(By Balaseshan) UBS Securities analyst Ami Fadia downgraded rating on shares of Perrigo Co. (NASDAQ:PRGO) to "Neutral" from "Buy" due to expensive valuation. The brokerage maintained its $120 price target on shares of the global healthcare supplier.
Fadia said Perrigo has had a nice run over the past few months as management continued to execute on the business and investors gravitated towards it given the defensive nature of the store brand industry.
The current price reflects a more than 21 times price-to-earnings multiple on 2013 consensus of $5.42 to which the analyst sees limited near-term upside. Separately, she is raising the 2013 tax rate from 29% to 30%, which net of other minor adjustments lowered her EPS estimate by $0.03.
The brokerage lowered its 2013 EPS estimate for Perrigo to $5.42 from $5.45, while maintaining its 2012 estimate of $4.95.
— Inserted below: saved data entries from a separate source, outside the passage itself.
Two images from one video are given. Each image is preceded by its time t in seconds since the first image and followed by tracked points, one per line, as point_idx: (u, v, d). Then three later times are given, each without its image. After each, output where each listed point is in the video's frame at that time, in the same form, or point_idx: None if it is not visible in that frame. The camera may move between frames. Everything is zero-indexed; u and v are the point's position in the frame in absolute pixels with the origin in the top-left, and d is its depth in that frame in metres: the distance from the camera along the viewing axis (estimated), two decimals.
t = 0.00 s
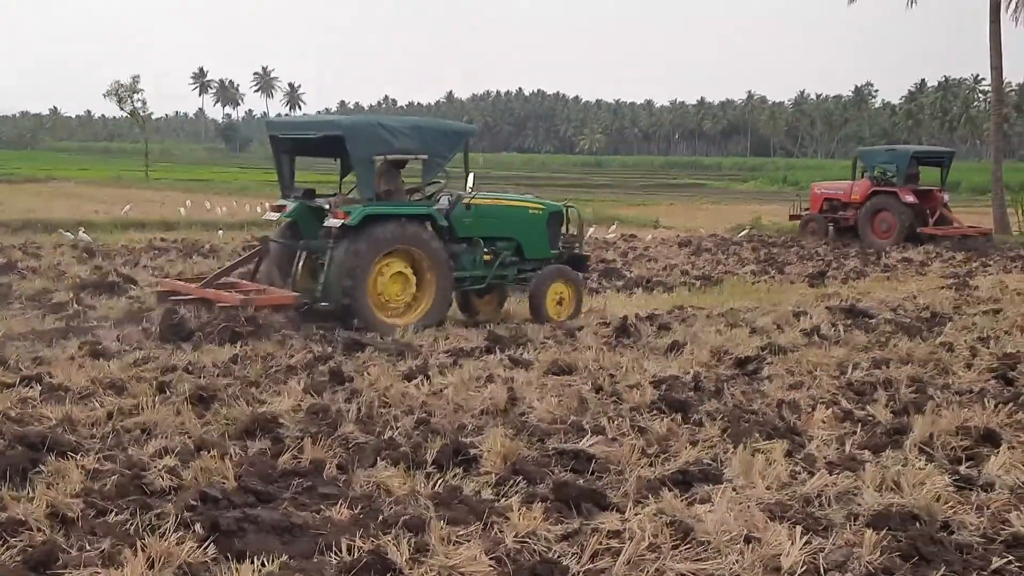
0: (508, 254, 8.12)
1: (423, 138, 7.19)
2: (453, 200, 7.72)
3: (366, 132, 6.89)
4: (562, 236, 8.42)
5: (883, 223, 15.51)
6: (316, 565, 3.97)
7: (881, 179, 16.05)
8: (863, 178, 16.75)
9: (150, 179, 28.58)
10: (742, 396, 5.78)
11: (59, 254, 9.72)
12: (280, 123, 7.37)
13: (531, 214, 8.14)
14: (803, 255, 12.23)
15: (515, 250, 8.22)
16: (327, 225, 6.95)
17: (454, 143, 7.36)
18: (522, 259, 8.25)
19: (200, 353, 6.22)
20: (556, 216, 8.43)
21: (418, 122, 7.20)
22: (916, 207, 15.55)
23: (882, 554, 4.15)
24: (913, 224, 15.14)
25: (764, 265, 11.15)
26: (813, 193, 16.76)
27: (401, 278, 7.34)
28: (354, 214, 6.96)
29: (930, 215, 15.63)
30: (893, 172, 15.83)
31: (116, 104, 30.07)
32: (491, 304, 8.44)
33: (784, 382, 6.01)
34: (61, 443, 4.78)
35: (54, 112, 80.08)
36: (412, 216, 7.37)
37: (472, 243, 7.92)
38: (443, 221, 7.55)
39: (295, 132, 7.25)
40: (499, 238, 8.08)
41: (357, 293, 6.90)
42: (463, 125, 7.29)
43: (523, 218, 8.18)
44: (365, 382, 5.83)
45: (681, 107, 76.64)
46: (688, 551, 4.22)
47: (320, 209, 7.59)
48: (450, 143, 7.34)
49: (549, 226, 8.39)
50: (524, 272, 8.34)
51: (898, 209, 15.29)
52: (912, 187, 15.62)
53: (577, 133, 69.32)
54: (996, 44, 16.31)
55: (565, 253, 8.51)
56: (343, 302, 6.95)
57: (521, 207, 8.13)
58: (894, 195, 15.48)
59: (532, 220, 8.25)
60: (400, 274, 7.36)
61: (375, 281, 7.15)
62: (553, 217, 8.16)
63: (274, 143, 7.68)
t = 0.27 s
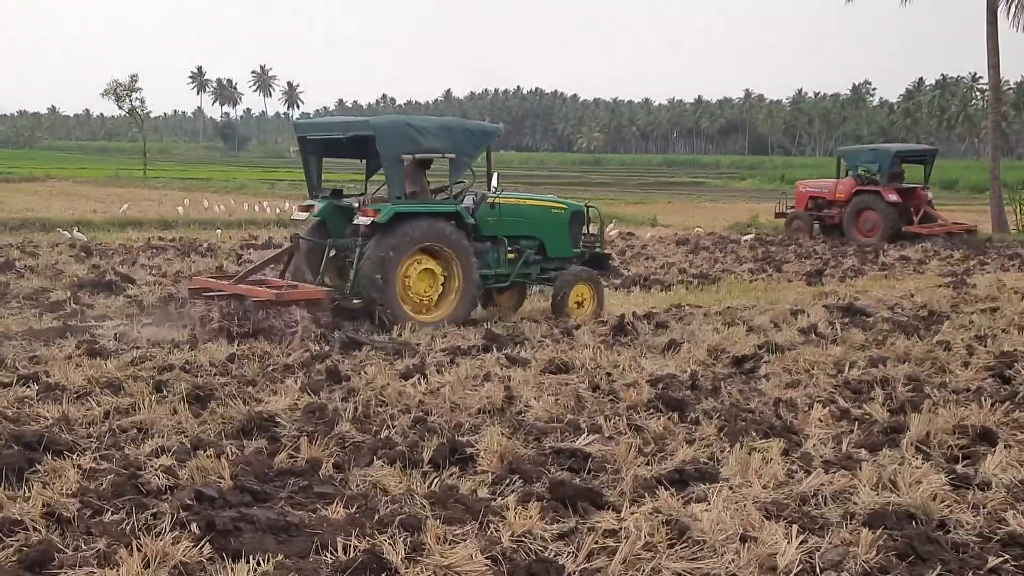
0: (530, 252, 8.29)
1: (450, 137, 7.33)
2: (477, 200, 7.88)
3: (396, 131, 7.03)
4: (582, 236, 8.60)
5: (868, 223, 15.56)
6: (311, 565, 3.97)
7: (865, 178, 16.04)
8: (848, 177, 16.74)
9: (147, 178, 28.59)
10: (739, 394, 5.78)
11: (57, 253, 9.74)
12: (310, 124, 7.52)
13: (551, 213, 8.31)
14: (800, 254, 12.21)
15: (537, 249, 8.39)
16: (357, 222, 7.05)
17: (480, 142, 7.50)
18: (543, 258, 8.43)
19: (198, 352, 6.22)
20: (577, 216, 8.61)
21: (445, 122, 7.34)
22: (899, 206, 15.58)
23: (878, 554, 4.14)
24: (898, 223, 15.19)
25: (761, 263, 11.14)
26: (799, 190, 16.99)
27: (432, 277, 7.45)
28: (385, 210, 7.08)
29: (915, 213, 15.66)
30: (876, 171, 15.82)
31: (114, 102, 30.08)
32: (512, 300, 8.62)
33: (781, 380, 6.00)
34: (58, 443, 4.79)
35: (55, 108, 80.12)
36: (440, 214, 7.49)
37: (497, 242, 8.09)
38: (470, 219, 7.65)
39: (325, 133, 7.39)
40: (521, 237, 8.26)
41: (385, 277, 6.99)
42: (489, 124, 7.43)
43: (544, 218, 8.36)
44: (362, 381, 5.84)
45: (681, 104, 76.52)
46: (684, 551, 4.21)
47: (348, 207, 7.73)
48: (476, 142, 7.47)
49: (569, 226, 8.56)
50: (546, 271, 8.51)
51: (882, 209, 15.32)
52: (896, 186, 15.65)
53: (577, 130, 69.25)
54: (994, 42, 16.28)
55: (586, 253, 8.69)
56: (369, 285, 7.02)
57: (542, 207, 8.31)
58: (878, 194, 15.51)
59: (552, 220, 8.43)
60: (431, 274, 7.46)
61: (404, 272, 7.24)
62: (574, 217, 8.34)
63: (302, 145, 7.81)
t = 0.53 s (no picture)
0: (555, 250, 8.33)
1: (484, 137, 7.30)
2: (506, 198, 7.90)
3: (430, 132, 7.03)
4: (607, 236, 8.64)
5: (855, 219, 15.66)
6: (309, 565, 3.97)
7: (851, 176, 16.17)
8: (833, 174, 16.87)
9: (145, 178, 28.63)
10: (737, 393, 5.79)
11: (55, 252, 9.75)
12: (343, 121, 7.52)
13: (577, 212, 8.36)
14: (798, 252, 12.20)
15: (562, 248, 8.44)
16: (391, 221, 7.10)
17: (513, 143, 7.46)
18: (568, 257, 8.47)
19: (196, 352, 6.24)
20: (601, 216, 8.65)
21: (479, 122, 7.32)
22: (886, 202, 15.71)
23: (875, 553, 4.14)
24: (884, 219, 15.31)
25: (759, 262, 11.13)
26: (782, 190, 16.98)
27: (462, 278, 7.49)
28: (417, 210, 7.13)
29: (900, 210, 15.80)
30: (864, 169, 15.96)
31: (112, 102, 30.12)
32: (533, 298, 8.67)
33: (779, 379, 6.01)
34: (56, 444, 4.80)
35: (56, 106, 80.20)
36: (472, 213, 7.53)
37: (523, 240, 8.14)
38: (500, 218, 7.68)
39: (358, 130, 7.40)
40: (547, 236, 8.30)
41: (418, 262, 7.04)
42: (520, 124, 7.39)
43: (569, 217, 8.41)
44: (360, 381, 5.85)
45: (682, 102, 76.49)
46: (682, 550, 4.21)
47: (379, 207, 7.74)
48: (509, 142, 7.44)
49: (594, 226, 8.61)
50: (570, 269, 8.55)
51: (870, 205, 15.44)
52: (882, 183, 15.79)
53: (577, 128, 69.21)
54: (992, 40, 16.26)
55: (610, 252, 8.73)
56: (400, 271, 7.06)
57: (566, 207, 8.35)
58: (865, 190, 15.64)
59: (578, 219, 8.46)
60: (460, 279, 7.50)
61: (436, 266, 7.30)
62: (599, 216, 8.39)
63: (334, 142, 7.84)
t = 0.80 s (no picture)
0: (575, 251, 8.38)
1: (510, 140, 7.36)
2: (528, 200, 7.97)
3: (460, 136, 7.09)
4: (626, 236, 8.70)
5: (838, 219, 15.65)
6: (304, 567, 3.97)
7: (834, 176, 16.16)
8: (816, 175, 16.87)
9: (146, 179, 28.71)
10: (733, 395, 5.78)
11: (53, 254, 9.77)
12: (368, 124, 7.52)
13: (597, 212, 8.43)
14: (796, 253, 12.17)
15: (581, 248, 8.48)
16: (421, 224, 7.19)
17: (538, 144, 7.53)
18: (588, 257, 8.52)
19: (192, 353, 6.25)
20: (620, 216, 8.72)
21: (505, 125, 7.36)
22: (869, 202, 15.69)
23: (870, 556, 4.12)
24: (867, 220, 15.28)
25: (757, 263, 11.12)
26: (768, 192, 16.85)
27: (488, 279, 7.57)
28: (447, 213, 7.22)
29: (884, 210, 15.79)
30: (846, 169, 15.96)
31: (112, 103, 30.18)
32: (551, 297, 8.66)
33: (775, 380, 5.99)
34: (51, 446, 4.81)
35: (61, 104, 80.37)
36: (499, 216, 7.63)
37: (544, 241, 8.19)
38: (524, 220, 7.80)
39: (383, 134, 7.41)
40: (568, 236, 8.35)
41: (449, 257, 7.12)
42: (547, 128, 7.48)
43: (589, 217, 8.46)
44: (356, 383, 5.85)
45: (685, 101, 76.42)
46: (677, 552, 4.20)
47: (405, 208, 7.83)
48: (535, 145, 7.51)
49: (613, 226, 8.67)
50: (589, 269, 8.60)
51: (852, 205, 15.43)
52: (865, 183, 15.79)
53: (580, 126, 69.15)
54: (992, 39, 16.21)
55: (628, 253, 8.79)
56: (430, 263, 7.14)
57: (586, 207, 8.38)
58: (848, 191, 15.63)
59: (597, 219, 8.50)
60: (485, 281, 7.57)
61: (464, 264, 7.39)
62: (619, 216, 8.45)
63: (359, 146, 7.84)
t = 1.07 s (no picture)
0: (604, 249, 8.45)
1: (542, 140, 7.44)
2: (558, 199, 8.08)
3: (494, 137, 7.15)
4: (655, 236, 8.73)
5: (827, 217, 15.67)
6: (305, 568, 3.95)
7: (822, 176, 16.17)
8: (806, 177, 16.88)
9: (148, 179, 28.74)
10: (737, 394, 5.76)
11: (56, 254, 9.78)
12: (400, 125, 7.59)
13: (626, 212, 8.49)
14: (799, 253, 12.15)
15: (611, 247, 8.55)
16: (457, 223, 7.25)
17: (567, 145, 7.61)
18: (616, 256, 8.56)
19: (195, 354, 6.24)
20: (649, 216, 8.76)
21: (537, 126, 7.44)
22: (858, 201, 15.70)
23: (874, 555, 4.10)
24: (856, 218, 15.25)
25: (761, 263, 11.10)
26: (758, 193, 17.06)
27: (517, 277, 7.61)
28: (481, 212, 7.27)
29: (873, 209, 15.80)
30: (834, 168, 16.00)
31: (115, 104, 30.20)
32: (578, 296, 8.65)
33: (779, 380, 5.98)
34: (54, 447, 4.80)
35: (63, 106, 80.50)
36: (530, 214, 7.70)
37: (574, 240, 8.28)
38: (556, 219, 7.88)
39: (416, 135, 7.47)
40: (596, 235, 8.42)
41: (486, 254, 7.17)
42: (577, 128, 7.56)
43: (618, 217, 8.52)
44: (359, 383, 5.84)
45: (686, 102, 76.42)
46: (680, 553, 4.18)
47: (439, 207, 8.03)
48: (565, 145, 7.59)
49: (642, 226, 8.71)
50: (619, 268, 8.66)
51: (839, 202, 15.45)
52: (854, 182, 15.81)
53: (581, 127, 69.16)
54: (993, 38, 16.17)
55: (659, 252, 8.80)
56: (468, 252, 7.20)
57: (615, 206, 8.46)
58: (837, 189, 15.63)
59: (626, 218, 8.56)
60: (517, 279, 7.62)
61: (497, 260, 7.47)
62: (647, 216, 8.49)
63: (391, 147, 7.90)
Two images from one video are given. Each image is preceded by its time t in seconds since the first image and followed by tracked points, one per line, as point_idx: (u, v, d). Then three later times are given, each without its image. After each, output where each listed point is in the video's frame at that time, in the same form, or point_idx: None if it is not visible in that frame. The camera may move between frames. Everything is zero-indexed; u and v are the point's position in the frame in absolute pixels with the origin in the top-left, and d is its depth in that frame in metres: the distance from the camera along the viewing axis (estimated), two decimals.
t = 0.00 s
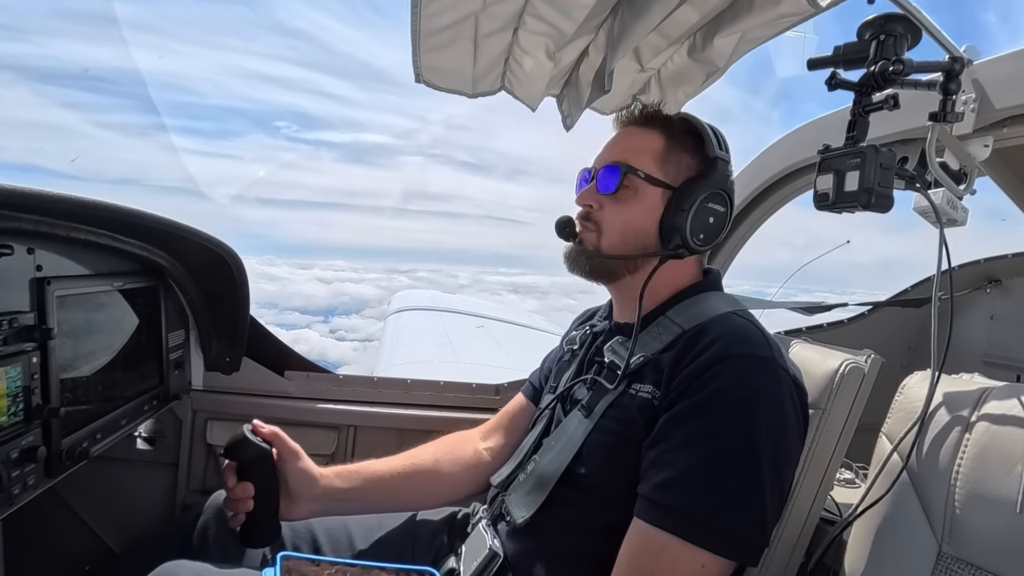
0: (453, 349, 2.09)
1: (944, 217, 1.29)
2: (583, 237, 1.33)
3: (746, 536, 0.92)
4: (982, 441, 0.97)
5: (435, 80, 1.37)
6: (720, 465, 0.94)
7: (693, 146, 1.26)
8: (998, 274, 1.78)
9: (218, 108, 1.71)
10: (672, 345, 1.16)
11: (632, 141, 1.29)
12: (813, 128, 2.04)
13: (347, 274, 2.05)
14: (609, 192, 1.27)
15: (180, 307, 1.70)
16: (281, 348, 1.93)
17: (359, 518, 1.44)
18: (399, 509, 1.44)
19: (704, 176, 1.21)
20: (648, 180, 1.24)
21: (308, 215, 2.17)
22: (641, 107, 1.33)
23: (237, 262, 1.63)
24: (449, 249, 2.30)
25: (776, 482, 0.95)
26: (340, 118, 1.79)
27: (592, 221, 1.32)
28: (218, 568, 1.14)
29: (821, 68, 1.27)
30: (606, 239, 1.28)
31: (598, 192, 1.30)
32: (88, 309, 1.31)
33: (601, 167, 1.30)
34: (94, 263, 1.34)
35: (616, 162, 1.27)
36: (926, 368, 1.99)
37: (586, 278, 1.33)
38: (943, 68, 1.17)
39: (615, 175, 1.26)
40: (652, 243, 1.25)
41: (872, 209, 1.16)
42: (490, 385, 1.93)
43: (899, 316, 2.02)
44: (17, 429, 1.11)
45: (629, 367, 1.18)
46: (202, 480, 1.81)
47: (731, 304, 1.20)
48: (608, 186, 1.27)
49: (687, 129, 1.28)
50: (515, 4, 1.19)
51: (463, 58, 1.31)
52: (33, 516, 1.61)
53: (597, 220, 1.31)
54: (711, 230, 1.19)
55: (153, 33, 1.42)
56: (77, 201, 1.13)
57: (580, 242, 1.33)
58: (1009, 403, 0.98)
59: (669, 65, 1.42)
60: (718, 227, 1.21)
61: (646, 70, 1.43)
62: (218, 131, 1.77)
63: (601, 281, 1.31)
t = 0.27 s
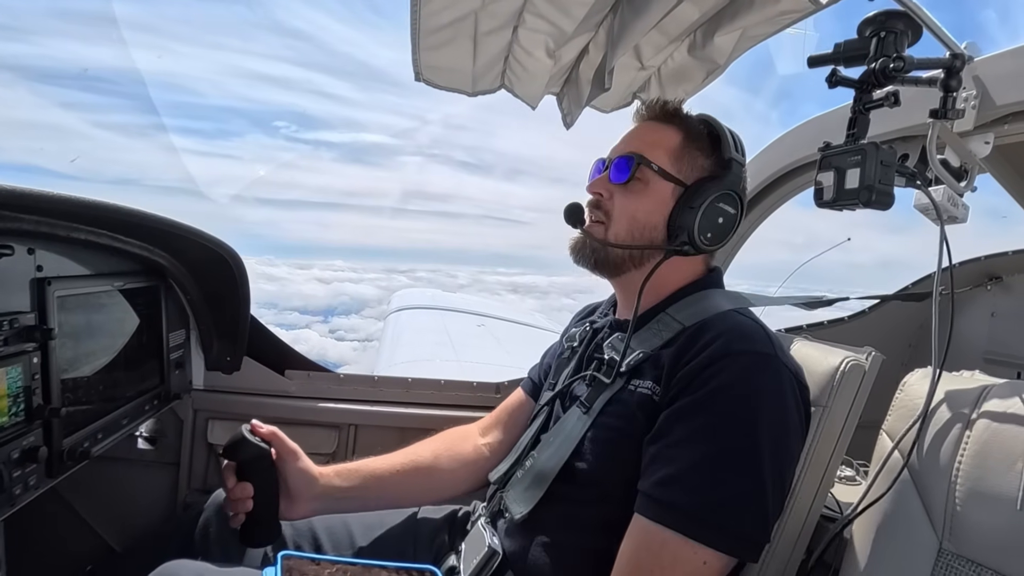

Fadia said Perrigo faces a $0.38 per share headwind in 2013 due to one extra week's benefit that its SAP system added to 2012 (down $0.10) and one-time tax credits in 2012 (down $0.28).
While the analyst looks for CHC sales to grow double digits from new launches in the second half of 2012 and potentially a better cough/cold season than last year, she does not expect to see any big new product launches that could drive upside to consensus.
Fadia thinks nutritionals should start to see some growth as management improves its positioning and pricing. And generics sales should remain strong with the help of Paddock's pipeline, but this is largely expected.
The analyst continues to view Perrigo as a strong defensive name with strong fundamentals and a dominant position in the store brand sector. While the company's medium/long-term growth still looks attractive to her, she is stepping to the sidelines at current levels.
PRGO is trading down 1.70% at $112.81 on Friday.